2019 kicks off with the usual vagaries as any other year, and until the 2019/20 Budget is tabled and discussed, all is mere conjecture. So let us look at the current political situations making the rounds and distracting us.
The first is the Mexican wall and the shutdown of the Government of the United States. The bullying with regard to the wall is merely symbolic, for given the much vaunted military advances of the USA they do not seem willing to use heat imaging from aircraft or satellites. Yet the much publicized capture/killing of Osama Bin Laden was almost a live TV event.

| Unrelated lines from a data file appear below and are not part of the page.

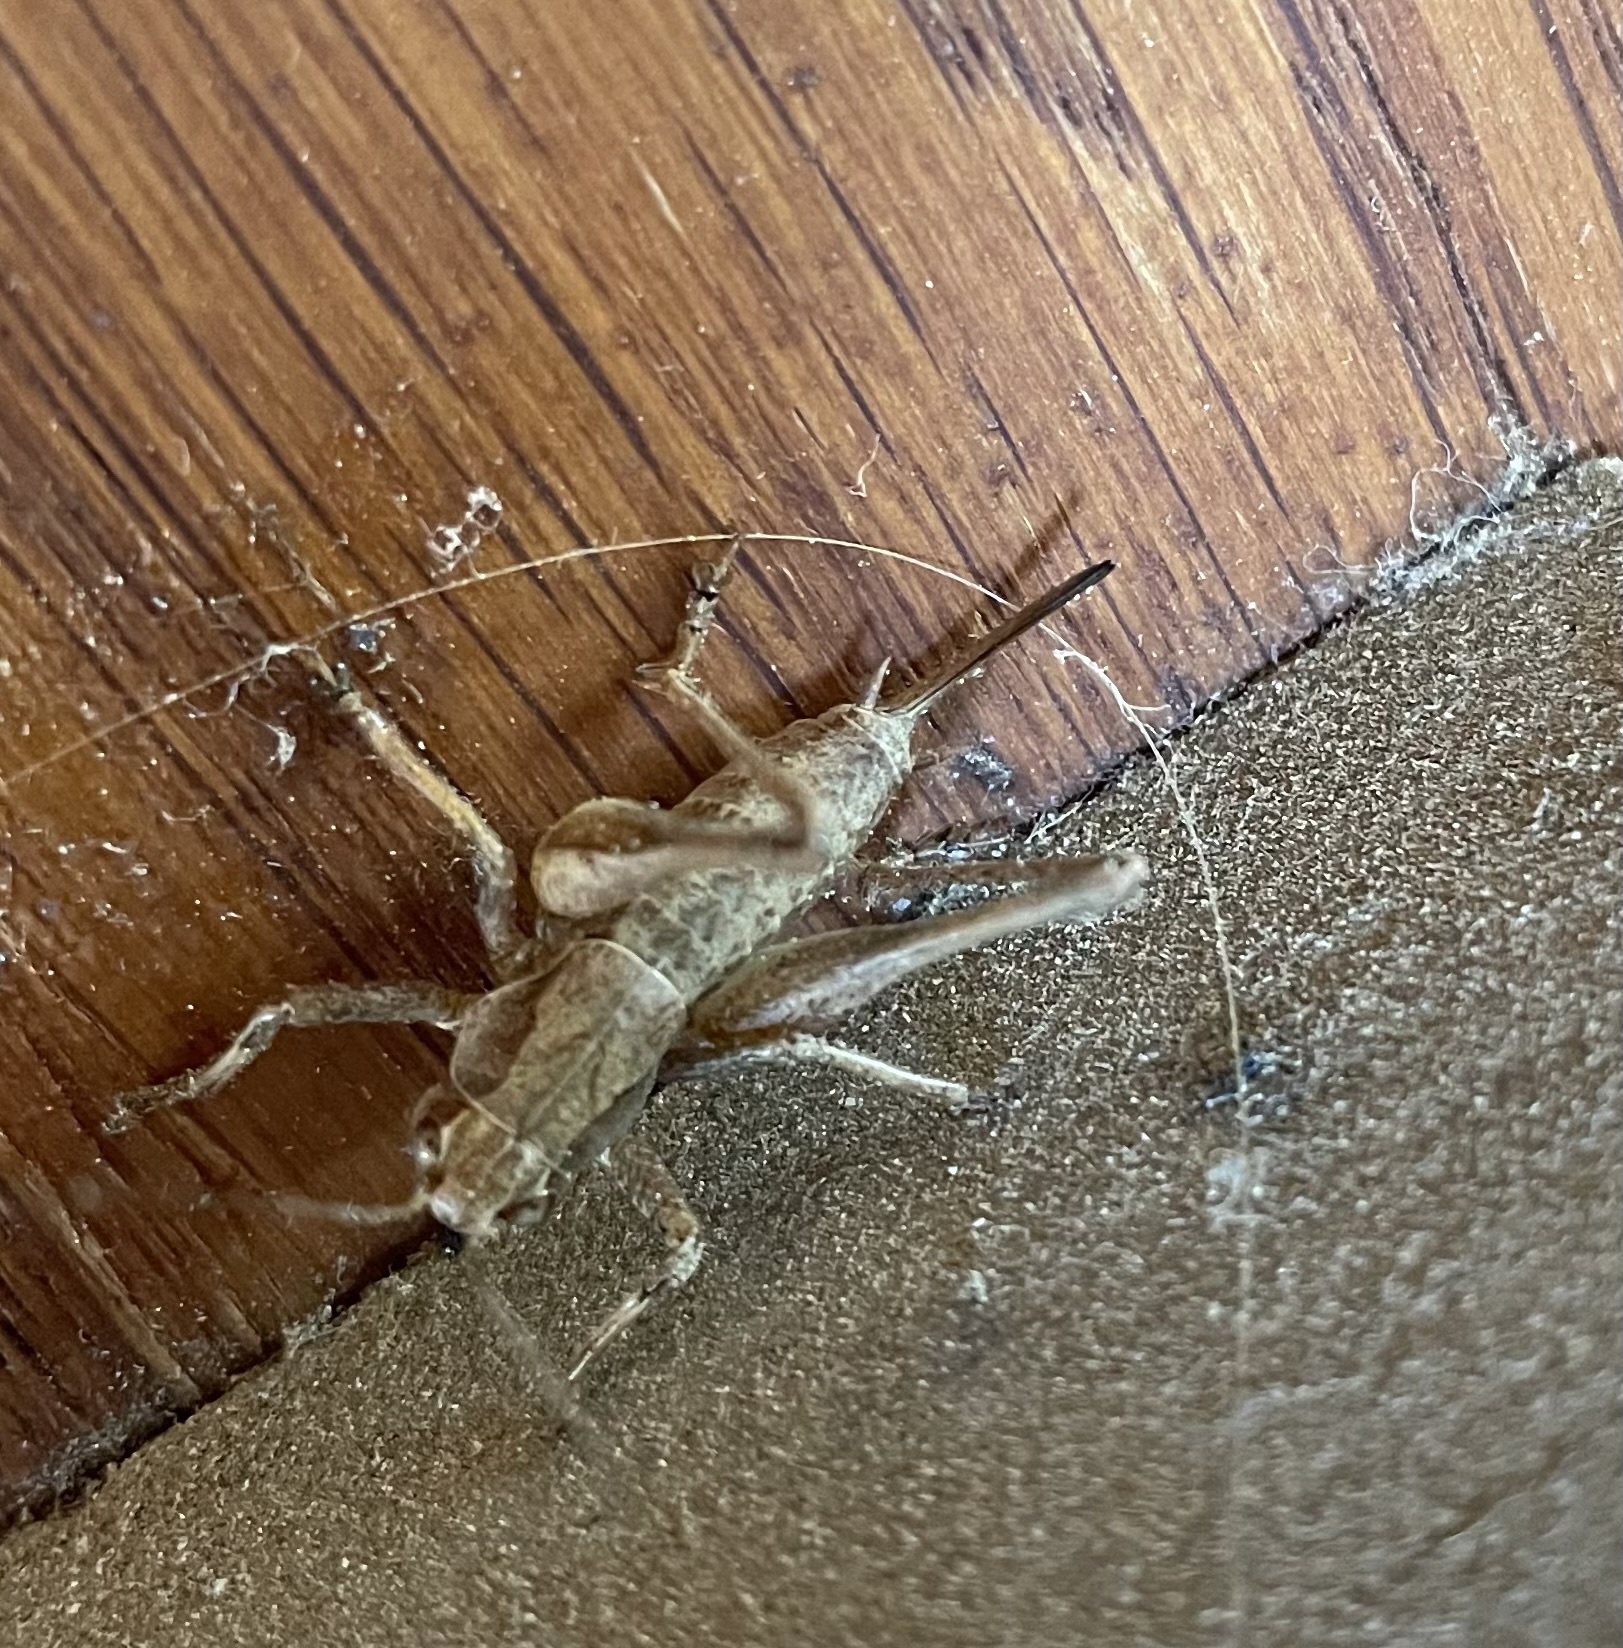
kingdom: Animalia
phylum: Arthropoda
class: Insecta
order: Orthoptera
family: Tettigoniidae
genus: Pholidoptera
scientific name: Pholidoptera griseoaptera
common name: Dark bush-cricket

Following on the shutdown is the reality that the average American is really living on credit, hand to mouth. By comparison with employed Jamaicans the foreclosure on homes, late rent, food stamps, would not take such a toll and even in many circumstances family support would be offered. Yes, we would suffer somewhat and not be able to go to malls, but we would not be starving or evicted in one month. That is a lesson for good old Jamaican savings (thank God for Granny). But even in schools Americans don’t thank God.
Brexit absorbs us but the talk on finding new European markets is not part of the rhetoric. We view Brexit as a political intrigue and not as an economic threat to us in Jamaica. We have no strategies that will allow us to avoid the fallout, or better yet, to profit from it (crisis=opportunity).
We know more about Donald Trump and Theresa May than we know about our own political parties; H-Oil; Trafigura; Petrojam; PCJ; FINSAC; and so many other “scandals” of our own. Who the hell out there is trying to help Jamaica?
Then we are embroiled with the question — “Venezuela, friend or foe, or both”. I recommended over three years ago that we pay off our PetroCaribe debt with goods, and salve our consciences that people were extremely low on food and personal items. But no! That would have been a win-win-win outcome that could have stopped this nonsense debate and the throwing of words.
Then we hear talk of legislation to force a sale of Venezuela’s shares in Petrojam, and a separate offer from an unfit buyer.
We Jamaicans have to spend hours at Duke Street every few years to prove that we are “fit and proper”. Perhaps we should require the same for persons offering themselves for election. Fair is fair, horse is horse, grass is grass, and “donkey no run in a derby”.
Finally I come to the situation with dengue fever and an argument about what is an outbreak or not. Then we hear wise words from everyone. Let me suggest first that dengue is endemic in Jamaica (that simply means that it deh ya and nah guh nowhere). Doctors have a legal duty to report suspected cases to the MOH, but they have admitted to not doing so.
Second, the mosquito that bears the virus is also a domestic citizen of Jamaica. It breeds in stagnant or still waters around our homes, offices, bushlands, gullies, canals, and under wet garbage. This simply means that we have a role to play in cleaning up our own waste, and the government has a duty to collect and properly dispose of that waste in an acceptable manner.
Third, unless we create a super ministry, then the government has to hold different ministries accountable: Health for inspecting, reporting and diagnosing; Water for avoiding spills in communities that are not repaired; NWA for repairing potholes and breakaways that create opportunities for breeding; NSWMA for removing and disposing; and Security for not arresting persons for breaching the law.
But we really don’t want to call out people in these areas who must bear a part of the burden, and we leave the scapegoat in health to bear the sole burden. So the Minister of Health is left to face the public furore and the others keep quiet hoping that his willingness to speak with the media will cover all their ineptitudes.
But it is not acceptable for the government to sit back and hope that Tufton is Teflon, and all will be well. So to the others I ask “will you be mice or men?” Squeak up.